Anomalous Network Traffic


About The Data

This puzzle comes from Dr. Chiara Sabatti at Stanford University. The dataset has 21K rows and covers 10 local workstation IPs over a three month period. Half of these local IPs were compromised at some point during this period and became members of various botnets. Each row consists of four columns:

  • date: yyyy-mm-dd (from 2006-07-01 through 2006-09-30)
  • l_ipn: local IP (coded as an integer from 0-9)
  • r_asn: remote ASN (an integer which identifies the remote ISP)
  • f: flows (count of connnections for that day)
  • How Does It Work?

    Each circle represents the local machine, where the IP is indicated by the number above. The circles themselves change in size depending on the relative number of connections made by that machine on that particular day. The outer circle represents the 95th percentile of the number of connections made overall for each machine.

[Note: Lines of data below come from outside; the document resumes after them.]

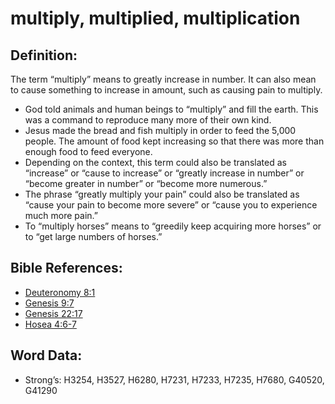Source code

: # multiply, multiplied, multiplication

## Definition:

The term “multiply” means to greatly increase in number. It can also mean to cause something to increase in amount, such as causing pain to multiply.

* God told animals and human beings to “multiply” and fill the earth. This was a command to reproduce many more of their own kind.
* Jesus made the bread and fish multiply in order to feed the 5,000 people. The amount of food kept increasing so that there was more than enough food to feed everyone.
* Depending on the context, this term could also be translated as “increase” or “cause to increase” or “greatly increase in number” or “become greater in number” or “become more numerous.”
* The phrase “greatly multiply your pain” could also be translated as “cause your pain to become more severe” or “cause you to experience much more pain.”
* To “multiply horses” means to “greedily keep acquiring more horses” or to “get large numbers of horses.”

## Bible References:

* [Deuteronomy 8:1](rc://en/tn/help/deu/08/01)
* [Genesis 9:7](rc://en/tn/help/gen/09/07)
* [Genesis 22:17](rc://en/tn/help/gen/22/17)
* [Hosea 4:6-7](rc://en/tn/help/hos/04/06)

## Word Data:

* Strong’s: H3254, H3527, H6280, H7231, H7233, H7235, H7680, G40520, G41290
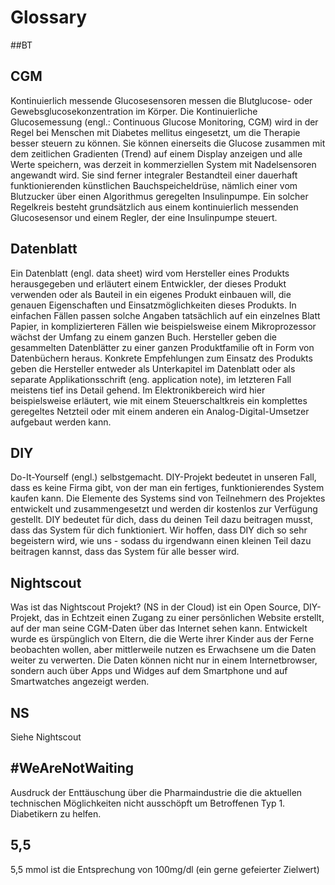 # Glossary

##BT


## CGM

Kontinuierlich messende Glucosesensoren messen die Blutglucose- oder Gewebsglucosekonzentration im Körper. Die Kontinuierliche Glucosemessung (engl.: Continuous Glucose Monitoring, CGM) wird in der Regel bei Menschen mit Diabetes mellitus eingesetzt, um die Therapie besser steuern zu können. Sie können einerseits die Glucose zusammen mit dem zeitlichen Gradienten (Trend) auf einem Display anzeigen und alle Werte speichern, was derzeit in kommerziellen System mit Nadelsensoren angewandt wird. Sie sind ferner integraler Bestandteil einer dauerhaft funktionierenden künstlichen Bauchspeicheldrüse, nämlich einer vom Blutzucker über einen Algorithmus geregelten Insulinpumpe. Ein solcher Regelkreis besteht grundsätzlich aus einem kontinuierlich messenden Glucosesensor und einem Regler, der eine Insulinpumpe steuert.

## Datenblatt

Ein Datenblatt (engl. data sheet) wird vom Hersteller eines Produkts herausgegeben und erläutert einem Entwickler, der dieses Produkt verwenden oder als Bauteil in ein eigenes Produkt einbauen will, die genauen Eigenschaften und Einsatzmöglichkeiten dieses Produkts. In einfachen Fällen passen solche Angaben tatsächlich auf ein einzelnes Blatt Papier, in komplizierteren Fällen wie beispielsweise einem Mikroprozessor wächst der Umfang zu einem ganzen Buch.
Hersteller geben die gesammelten Datenblätter zu einer ganzen Produktfamilie oft in Form von Datenbüchern heraus.
Konkrete Empfehlungen zum Einsatz des Produkts geben die Hersteller entweder als Unterkapitel im Datenblatt oder als separate Applikationsschrift (eng. application note), im letzteren Fall meistens tief ins Detail gehend. Im Elektronikbereich wird hier beispielsweise erläutert, wie mit einem Steuerschaltkreis ein komplettes geregeltes Netzteil oder mit einem anderen ein Analog-Digital-Umsetzer aufgebaut werden kann.

## DIY

Do-It-Yourself (engl.) selbstgemacht. 
DIY-Projekt bedeutet in unseren Fall, dass es keine Firma gibt, von der man ein fertiges, funktionierendes System kaufen kann. Die Elemente des Systems sind von Teilnehmern des Projektes entwickelt und zusammengesetzt und werden dir kostenlos zur Verfügung gestellt. DIY bedeutet für dich, dass du deinen Teil dazu beitragen musst, dass das System für dich funktioniert. Wir hoffen, dass DIY dich so sehr begeistern wird, wie uns - sodass du irgendwann einen kleinen Teil dazu beitragen kannst, dass das System für alle besser wird.

## Nightscout

Was ist das Nightscout Projekt? (NS in der Cloud) ist ein Open Source, DIY-Projekt, das in Echtzeit einen Zugang zu einer persönlichen Website erstellt, auf der man seine CGM-Daten über das Internet sehen kann. Entwickelt wurde es ürspünglich von Eltern, die die Werte ihrer Kinder aus der Ferne beobachten wollen, aber mittlerweile nutzen es Erwachsene um die Daten weiter zu verwerten. Die Daten können nicht nur in einem Internetbrowser, sondern auch über Apps und Widges auf dem Smartphone und auf Smartwatches angezeigt werden.   

## NS

Siehe Nightscout

## #WeAreNotWaiting

Ausdruck der Enttäuschung über die Pharmaindustrie die die aktuellen technischen Möglichkeiten nicht ausschöpft um Betroffenen Typ 1. Diabetikern zu helfen.

## 5,5 
5,5 mmol ist die Entsprechung von 100mg/dl (ein gerne gefeierter Zielwert)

The slider can be used to cycle through the dates in order to see how the network traffic changes throughout time for each machine. The red lines above the slider indicate the number of machines whose activity was greater than the 95th percentile for that particular day.

    Data Preparation

    To compute the number of connections made by each IP, I first grouped by both date and IP, then summed over the number of flows. I then grouped the aggregated sum column and computed the 95th percentile to get the bounding values for the outer circles. Many machines had varying activity, thus it was very important to standardize the visual encodings. Each circle size is relative to that machine’s activity. With the assumption that anomalous behavior occurs when the machine reaches greater than the 95th percentile of its regular traffic, this visualization shows an abundance of anomalous events. Depending on one’s definition of an anomaly, the visual display could change drastically.